2009-07-13

ArticleRead (19):GEON: Making sense of the myriad resources, researchers and concepts that comprise a geoscience cyberinfrastructure

GEON: Making sense of the myriad resources, researchers and concepts that comprise a geoscience cyberinfrastructure, By Mark Gahegan, Junyan Luo, Stephen D. Weaver, William Pike, Tawan Banchuen, in Computers & Geosciences, Vol. 35, Issue 4, 836-854, (Apr. 2009)

There are two main considerations for exploring the geoscientific meaning of e-resources: the top-down defined domain ontology and conventional metadata, and the bottom-up emergent meaning carried in how the resource are used by users (epistemology: which can be captured in workflows, in provenance meta-data and even in the interactions between people.).

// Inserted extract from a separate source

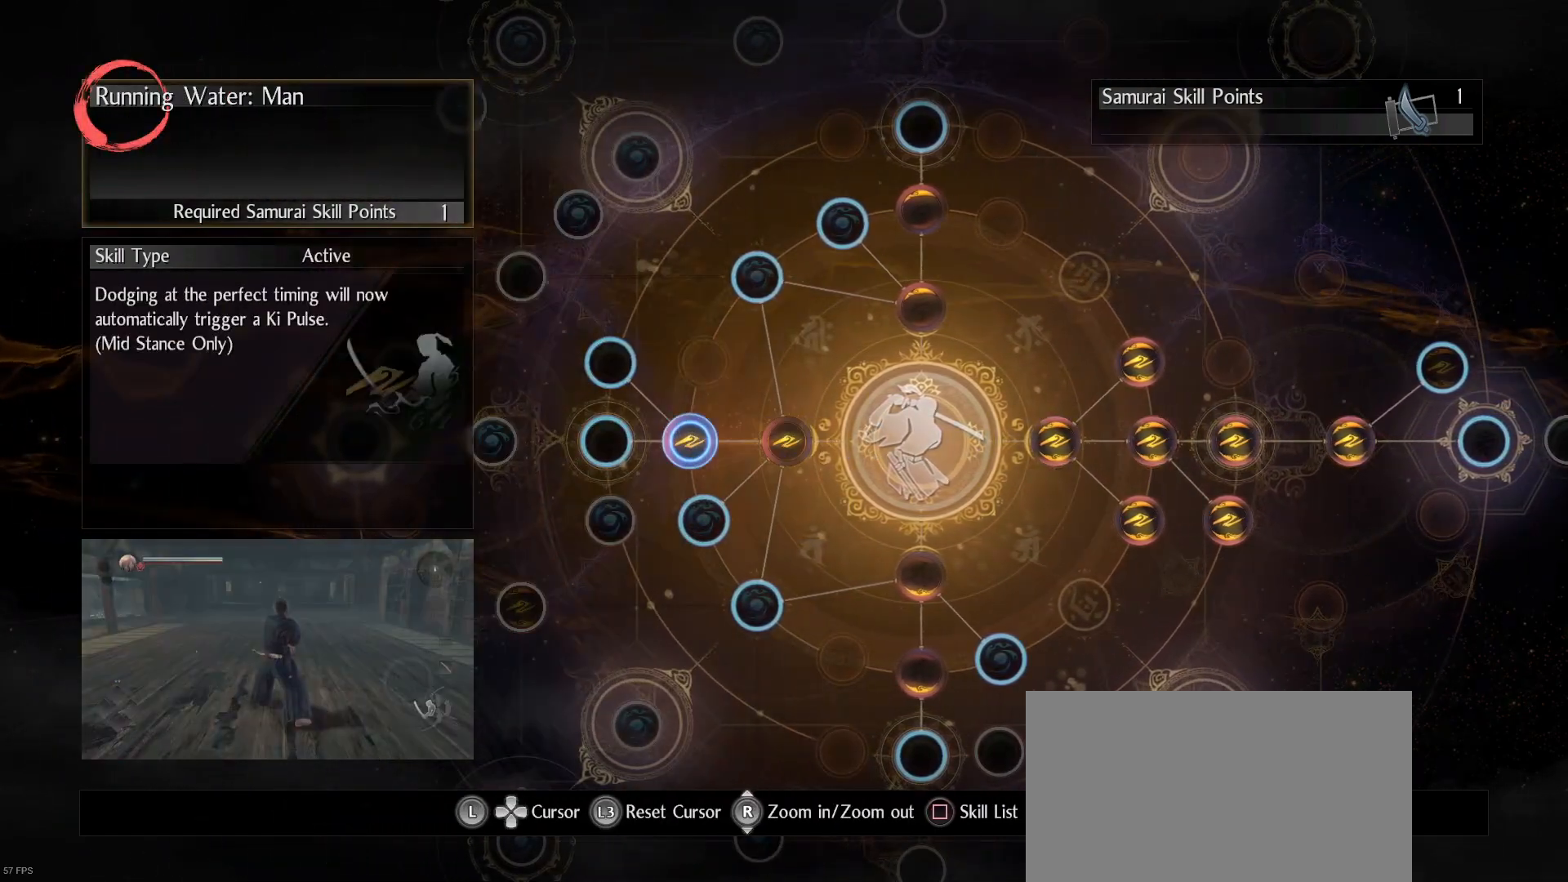
{"dt_ms": 500, "buttons": [], "left_stick": "center", "right_stick": "center", "events": [[300, "left_stick", "up-left"], [467, "left_stick", "center"]]}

The primary argument of this article is that whether ontological or epistemological, no single one of these web threads is sufficient to carry the essence of meaning. A review of ontology base on this article is made in a SWOT analysis in the figure below, where current engineering methods are considered along with those of the data integration (the Strength table).

Using a case study of a knowledge portal GEON to illustrate their main arguments, problems of accessing to e-resources are:

(1) large resource
(2) dynamic nature of catalogs
(3) varieties of search strategies of user needs
(4) meanings of resource

Suggested solutions to these difficulties include:

(1)adopting a visualize-on-demand strategy, and visualizing multiple perspectives which highlight connections or overlaps among the e-resources,
(2) classifying resources into 4 categories and 18 subcategories, and translating resource descriptions into RDF triples.

Problems (3) and (4) are tackled together by augmenting ontologies. The authors augment ontologies by adding situational knowledge initiated from:

(i) meaning resides in a nexus of interactions (Whitehead, 1929-1997), thus a knowledge nexus can support multiple strands of meaning.

(ii) semiotics that according to different subject of interest, nodes can change their semiotic role in the nexus (Sowa, 1999-2002).

In short, the authors add use-cases, provenance data, social networks and workflows, to ontology, through the use of Perspectives(global and local), as a pragmatic aspect to understand meaning and definition of e-resource. In particular, perspective filters, defined against an OWL model, facilitate examination of a subset of connections within a complex concept space in a manner that suits thematic exploration.

p.s. GEON is an open collaborative project started in 2002 funded under the NSF Information Technology Research (ITR) program . The aim is to develop CyberInfrastructure, a vision in the U.S. while e-Science is in the Europe, that the need of a comprehensive infrastructure to capitalize on dramatic advances in information technology in support of data sharing and integration.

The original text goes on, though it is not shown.